> **HOW TO COMPLETE THIS TASK**:
If a line in the listing below contains the word "click", count it, then please give only the number of such lines.

*** DATA TO PROCESS Section Begins ***

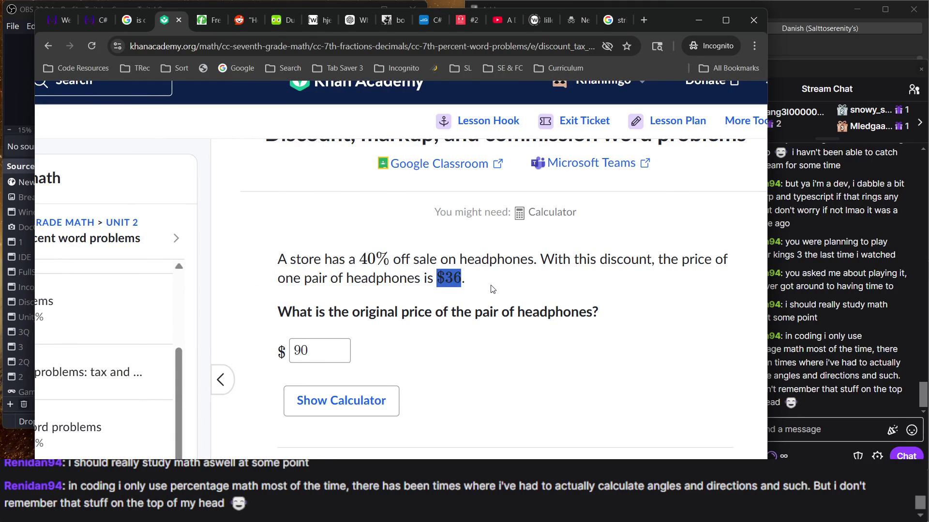
pyautogui.click(455, 312)
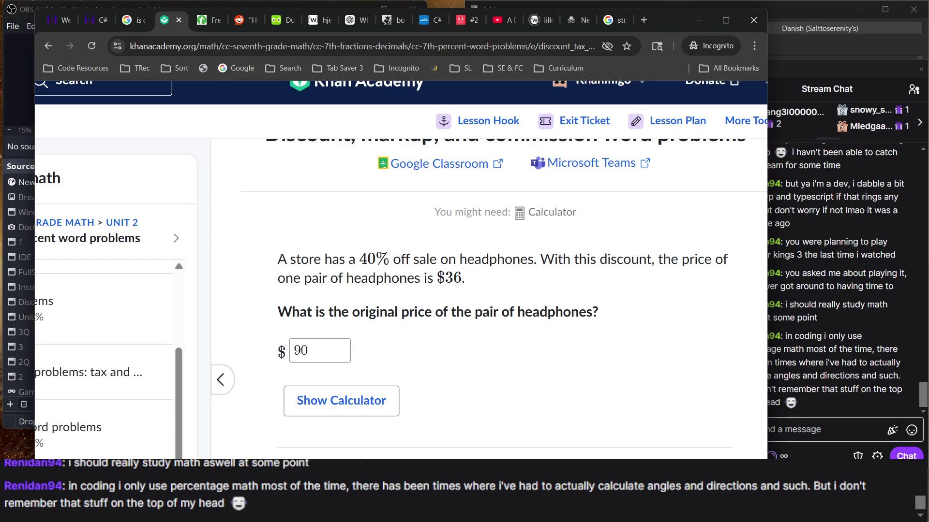
pyautogui.press('ctrl+minus')
pyautogui.press('ctrl+minus')
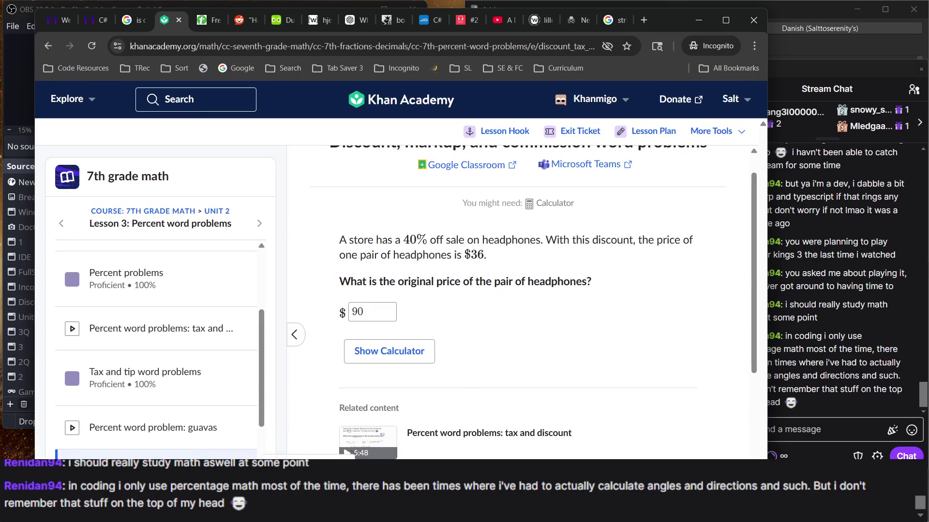
# Step: Write 1.4x on the scratchpad beside the headphones answer box
pyautogui.moveTo(456, 345); pyautogui.dragTo(465, 363)
pyautogui.click(471, 356)
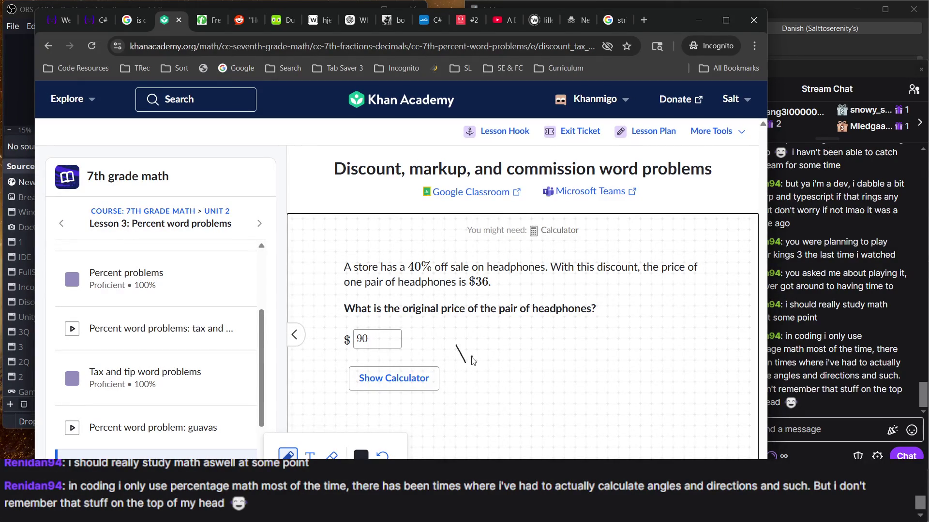
pyautogui.moveTo(474, 340)
pyautogui.mouseDown()
pyautogui.moveTo(488, 339)
pyautogui.moveTo(492, 358)
pyautogui.mouseUp()
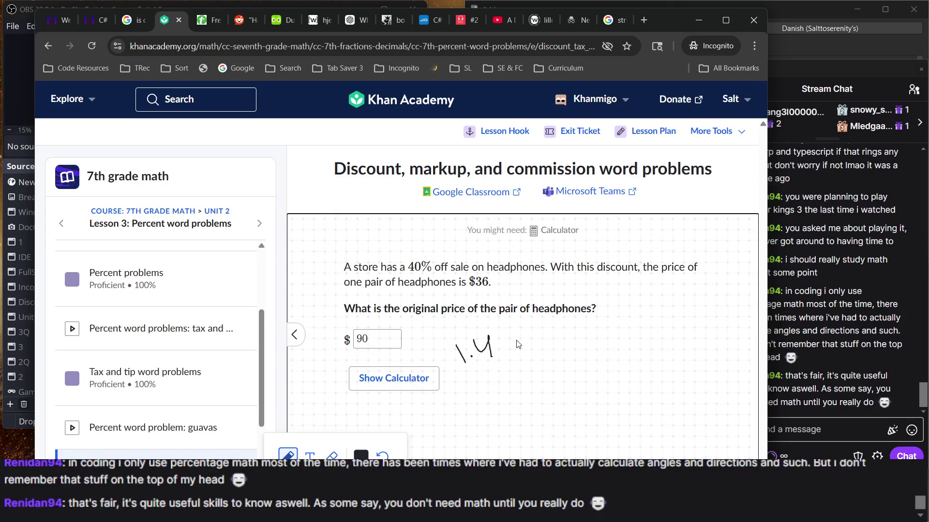
pyautogui.moveTo(517, 342)
pyautogui.mouseDown()
pyautogui.moveTo(497, 366)
pyautogui.moveTo(511, 356)
pyautogui.moveTo(516, 364)
pyautogui.mouseUp()
# Step: Glance at the stream chat, then complete the scratchpad equation with = 36
pyautogui.click(824, 348)
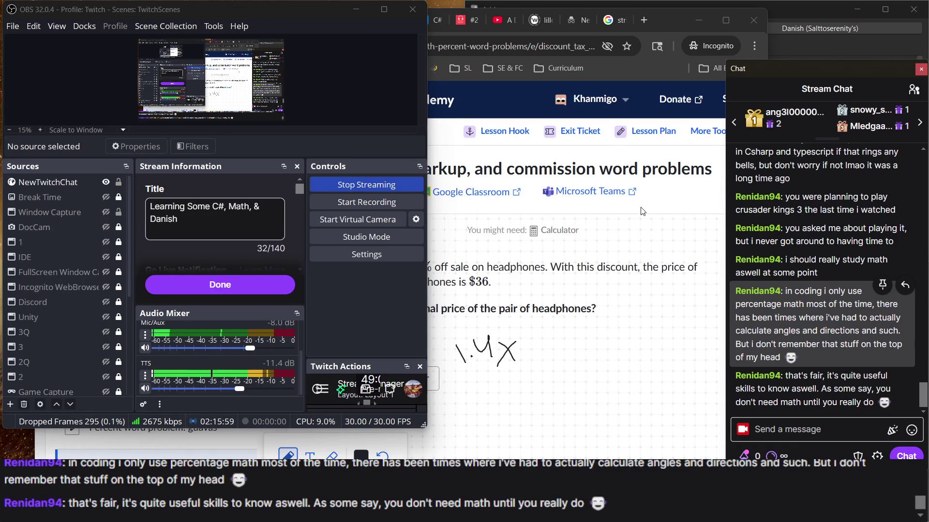
pyautogui.click(677, 214)
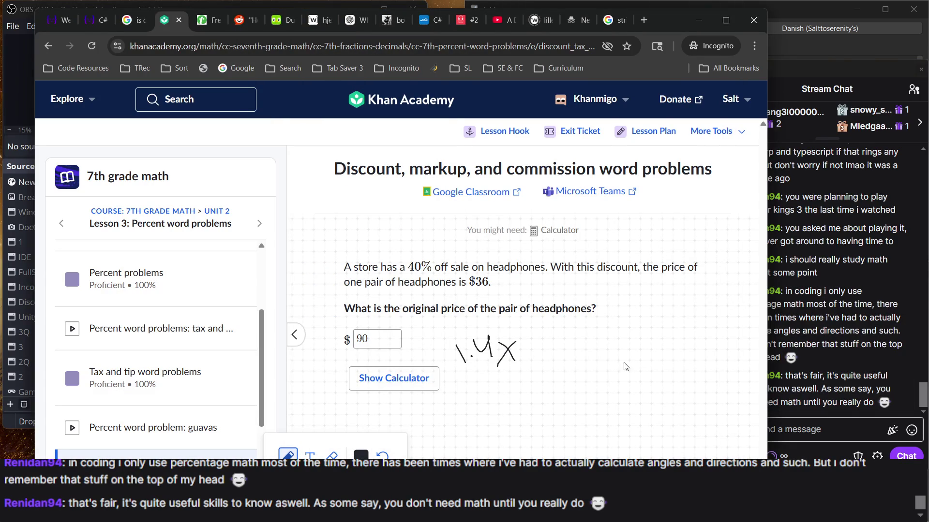
pyautogui.moveTo(528, 349)
pyautogui.mouseDown()
pyautogui.moveTo(554, 355)
pyautogui.moveTo(534, 361)
pyautogui.moveTo(551, 355)
pyautogui.moveTo(536, 352)
pyautogui.mouseUp()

*** DATA TO PROCESS Section Ends ***

> **TASK RESPONSE**:
4